■ WHAT THE EXERCISE ASKS ■
Render every line of the data below as one string in a single JSON list, in order, leaving out blank lines.

■ PROVIDED ENTRIES ■
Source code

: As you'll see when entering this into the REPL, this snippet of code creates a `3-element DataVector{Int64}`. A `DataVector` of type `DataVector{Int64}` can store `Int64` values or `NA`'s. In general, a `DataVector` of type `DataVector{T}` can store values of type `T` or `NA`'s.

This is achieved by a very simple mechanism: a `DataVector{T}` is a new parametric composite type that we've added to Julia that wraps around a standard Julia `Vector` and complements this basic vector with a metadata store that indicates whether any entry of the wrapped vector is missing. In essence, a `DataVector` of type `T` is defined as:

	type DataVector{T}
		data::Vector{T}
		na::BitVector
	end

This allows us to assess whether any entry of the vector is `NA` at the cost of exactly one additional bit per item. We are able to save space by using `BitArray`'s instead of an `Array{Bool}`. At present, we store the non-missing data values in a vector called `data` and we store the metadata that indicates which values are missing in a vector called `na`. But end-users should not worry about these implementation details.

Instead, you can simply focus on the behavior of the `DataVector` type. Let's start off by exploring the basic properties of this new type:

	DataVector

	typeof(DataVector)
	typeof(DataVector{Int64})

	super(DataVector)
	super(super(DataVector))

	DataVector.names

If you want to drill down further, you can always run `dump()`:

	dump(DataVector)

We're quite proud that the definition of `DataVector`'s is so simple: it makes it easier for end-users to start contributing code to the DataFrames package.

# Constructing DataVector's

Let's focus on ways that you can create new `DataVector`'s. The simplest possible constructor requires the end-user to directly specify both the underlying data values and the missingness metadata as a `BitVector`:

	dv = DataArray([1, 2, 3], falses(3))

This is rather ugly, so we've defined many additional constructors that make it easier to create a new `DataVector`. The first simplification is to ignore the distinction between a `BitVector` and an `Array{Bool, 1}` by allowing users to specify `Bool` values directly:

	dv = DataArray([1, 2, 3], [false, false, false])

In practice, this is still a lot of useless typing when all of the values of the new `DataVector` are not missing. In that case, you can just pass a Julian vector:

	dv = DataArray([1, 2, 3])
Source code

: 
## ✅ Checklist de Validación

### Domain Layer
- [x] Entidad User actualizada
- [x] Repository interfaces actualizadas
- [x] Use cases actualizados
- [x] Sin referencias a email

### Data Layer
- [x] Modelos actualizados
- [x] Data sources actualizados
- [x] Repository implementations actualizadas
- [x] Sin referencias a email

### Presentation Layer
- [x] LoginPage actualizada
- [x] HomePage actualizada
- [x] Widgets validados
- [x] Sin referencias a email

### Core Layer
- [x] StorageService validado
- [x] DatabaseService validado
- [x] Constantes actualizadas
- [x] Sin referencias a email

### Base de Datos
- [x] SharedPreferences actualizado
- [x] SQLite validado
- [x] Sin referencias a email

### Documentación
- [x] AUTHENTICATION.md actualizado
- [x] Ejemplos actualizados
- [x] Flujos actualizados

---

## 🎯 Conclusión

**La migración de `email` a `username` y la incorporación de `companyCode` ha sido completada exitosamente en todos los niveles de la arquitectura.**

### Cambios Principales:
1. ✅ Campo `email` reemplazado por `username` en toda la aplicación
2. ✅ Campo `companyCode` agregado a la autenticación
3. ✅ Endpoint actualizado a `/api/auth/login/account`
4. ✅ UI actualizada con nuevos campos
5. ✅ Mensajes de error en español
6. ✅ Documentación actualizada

■ ANSWER FOR THE TASK ■
[
  "Source code",
  ": As you'll see when entering this into the REPL, this snippet of code creates a `3-element DataVector{Int64}`. A `DataVector` of type `DataVector{Int64}` can store `Int64` values or `NA`'s. In general, a `DataVector` of type `DataVector{T}` can store values of type `T` or `NA`'s.",
  "This is achieved by a very simple mechanism: a `DataVector{T}` is a new parametric composite type that we've added to Julia that wraps around a standard Julia `Vector` and complements this basic vector with a metadata store that indicates whether any entry of the wrapped vector is missing. In essence, a `DataVector` of type `T` is defined as:",
  "\ttype DataVector{T}",
  "\t\tdata::Vector{T}",
  "\t\tna::BitVector",
  "\tend",
  "This allows us to assess whether any entry of the vector is `NA` at the cost of exactly one additional bit per item. We are able to save space by using `BitArray`'s instead of an `Array{Bool}`. At present, we store the non-missing data values in a vector called `data` and we store the metadata that indicates which values are missing in a vector called `na`. But end-users should not worry about these implementation details.",
  "Instead, you can simply focus on the behavior of the `DataVector` type. Let's start off by exploring the basic properties of this new type:",
  "\tDataVector",
  "\ttypeof(DataVector)",
  "\ttypeof(DataVector{Int64})",
  "\tsuper(DataVector)",
  "\tsuper(super(DataVector))",
  "\tDataVector.names",
  "If you want to drill down further, you can always run `dump()`:",
  "\tdump(DataVector)",
  "We're quite proud that the definition of `DataVector`'s is so simple: it makes it easier for end-users to start contributing code to the DataFrames package.",
  "# Constructing DataVector's",
  "Let's focus on ways that you can create new `DataVector`'s. The simplest possible constructor requires the end-user to directly specify both the underlying data values and the missingness metadata as a `BitVector`:",
  "\tdv = DataArray([1, 2, 3], falses(3))",
  "This is rather ugly, so we've defined many additional constructors that make it easier to create a new `DataVector`. The first simplification is to ignore the distinction between a `BitVector` and an `Array{Bool, 1}` by allowing users to specify `Bool` values directly:",
  "\tdv = DataArray([1, 2, 3], [false, false, false])",
  "In practice, this is still a lot of useless typing when all of the values of the new `DataVector` are not missing. In that case, you can just pass a Julian vector:",
  "\tdv = DataArray([1, 2, 3])",
  "Source code",
  ": ",
  "## ✅ Checklist de Validación",
  "### Domain Layer",
  "- [x] Entidad User actualizada",
  "- [x] Repository interfaces actualizadas",
  "- [x] Use cases actualizados",
  "- [x] Sin referencias a email",
  "### Data Layer",
  "- [x] Modelos actualizados",
  "- [x] Data sources actualizados",
  "- [x] Repository implementations actualizadas",
  "- [x] Sin referencias a email",
  "### Presentation Layer",
  "- [x] LoginPage actualizada",
  "- [x] HomePage actualizada",
  "- [x] Widgets validados",
  "- [x] Sin referencias a email",
  "### Core Layer",
  "- [x] StorageService validado",
  "- [x] DatabaseService validado",
  "- [x] Constantes actualizadas",
  "- [x] Sin referencias a email",
  "### Base de Datos",
  "- [x] SharedPreferences actualizado",
  "- [x] SQLite validado",
  "- [x] Sin referencias a email",
  "### Documentación",
  "- [x] AUTHENTICATION.md actualizado",
  "- [x] Ejemplos actualizados",
  "- [x] Flujos actualizados",
  "---",
  "## 🎯 Conclusión",
  "**La migración de `email` a `username` y la incorporación de `companyCode` ha sido completada exitosamente en todos los niveles de la arquitectura.**",
  "### Cambios Principales:",
  "1. ✅ Campo `email` reemplazado por `username` en toda la aplicación",
  "2. ✅ Campo `companyCode` agregado a la autenticación",
  "3. ✅ Endpoint actualizado a `/api/auth/login/account`",
  "4. ✅ UI actualizada con nuevos campos",
  "5. ✅ Mensajes de error en español",
  "6. ✅ Documentación actualizada"
]